Istruzioni dell'esercizio
1) Estragga dalla discussione sul controllo del volume in KDE il passo che va da "Ho just emerso" fino a "già di suo." compreso, senza alcuna modifica.
2) Prosegua la discussione sul controllo del volume in KDE dal punto in cui si interrompe.

Testo riportato
■ ■ ■ ■ ■ ■ ■

# [risolto] Applet controllo volume KDE con alsa

## Elbryan

Ho just emerso kde..

Ho notato però che tra le applet disponibili non ce n'è una che mi permetta il controllo del volume del sistema..

Dato che arts l'ho brasato in partenza (-arts in make.conf ndr) c'è la possibilità di piazzare una applet ad hoc per il controllo del volume che interagisca su alsa?

Grassie^^Last edited by Elbryan on Tue Apr 24, 2007 11:23 am; edited 1 time in total

----------

## GiRa

Va già di suo.

----------

## MeMyselfAndI

kmix mi pare si chiami

----------

## Kind_of_blue

Si è kmix ... ma non l'applet (che ti aggiunge un mixer completo sulla barra) ... ma l'applicazione da lanciare (si piazza nel gruppo multimedia) ... si apre gia da solo nella tray ... sotto forma di altoparlante ... a quel punto basta che salvi la sessione e te lo ritrovi ad ogni avvio

----------

## Elbryan

 *Kind_of_blue wrote:*   

> Si è kmix ... ma non l'applet (che ti aggiunge un mixer completo sulla barra) ... ma l'applicazione da lanciare (si piazza nel gruppo multimedia) ... si apre gia da solo nella tray ... sotto forma di altoparlante ... a quel punto basta che salvi la sessione e te lo ritrovi ad ogni avvio

 

in realtà a me ha funzionato in maniera diversa..

■ ■ ■ ■ ■ ■ ■

Dati forniti

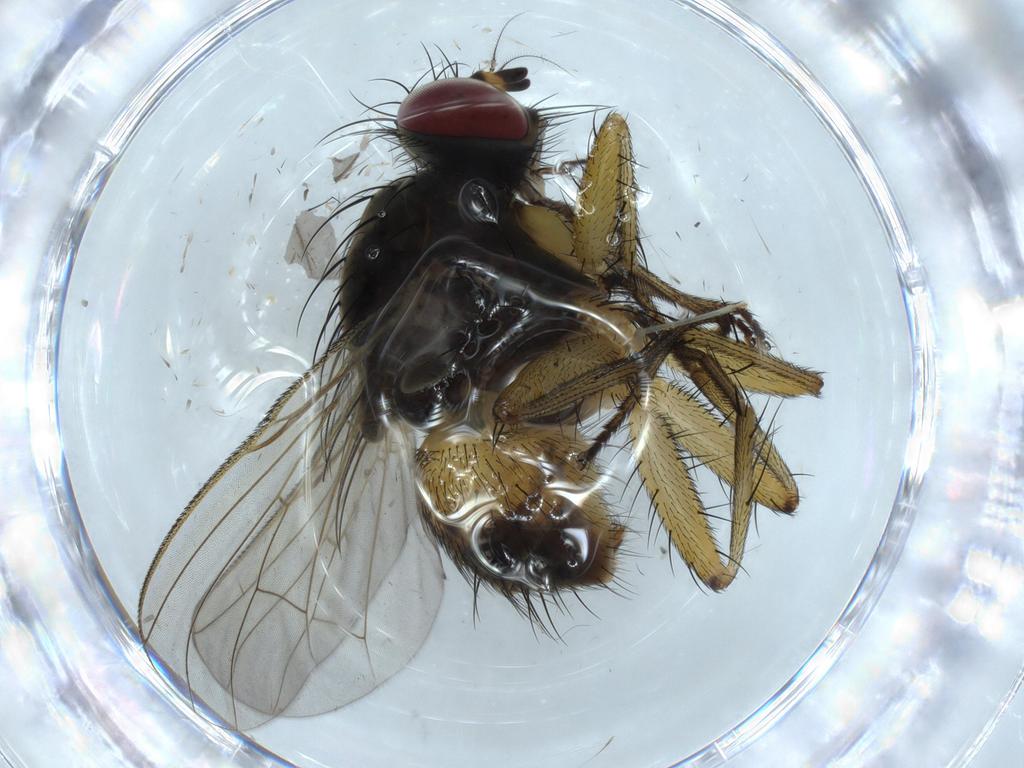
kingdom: Animalia
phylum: Arthropoda
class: Insecta
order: Diptera
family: Muscidae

■ ■ ■ ■ ■ ■ ■

Risultati delle attività
1)
Ho just emerso kde..

Ho notato però che tra le applet disponibili non ce n'è una che mi permetta il controllo del volume del sistema..

Dato che arts l'ho brasato in partenza (-arts in make.conf ndr) c'è la possibilità di piazzare una applet ad hoc per il controllo del volume che interagisca su alsa?

Grassie^^Last edited by Elbryan on Tue Apr 24, 2007 11:23 am; edited 1 time in total

----------

## GiRa

Va già di suo.

2)
Ho emerso kmix e poi mi si è aggiunto il controllo volume nelle applet della tray..

Comunque sia, risolto grazie ^^

PS: Come si salva comunque la sessione?

----------

## GiRa

Di default si salva in automatico, altrimenti menuK->Salva sessione.

----------

## bandreabis

Ciao.

Con kde4 invece sapete come fare ad aggiungere "l'altoparlante"?

----------

## Apetrini

Kmix: Impostazioni->Configura canali.

----------

## bandreabis

 *Apetrini wrote:*   

> Kmix: Impostazioni->Configura canali.

 

Ho selezionato tutti i bottoni ma non è cambiato nulla.

Dove sbaglio?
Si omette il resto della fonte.